Determine which lines of the records include the word "Desk", and copy them.

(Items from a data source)
::::

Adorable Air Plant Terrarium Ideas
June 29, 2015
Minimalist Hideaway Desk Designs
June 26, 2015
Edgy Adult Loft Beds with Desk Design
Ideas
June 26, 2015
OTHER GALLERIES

::::

RESPONSE:
Minimalist Hideaway Desk Designs
Edgy Adult Loft Beds with Desk Design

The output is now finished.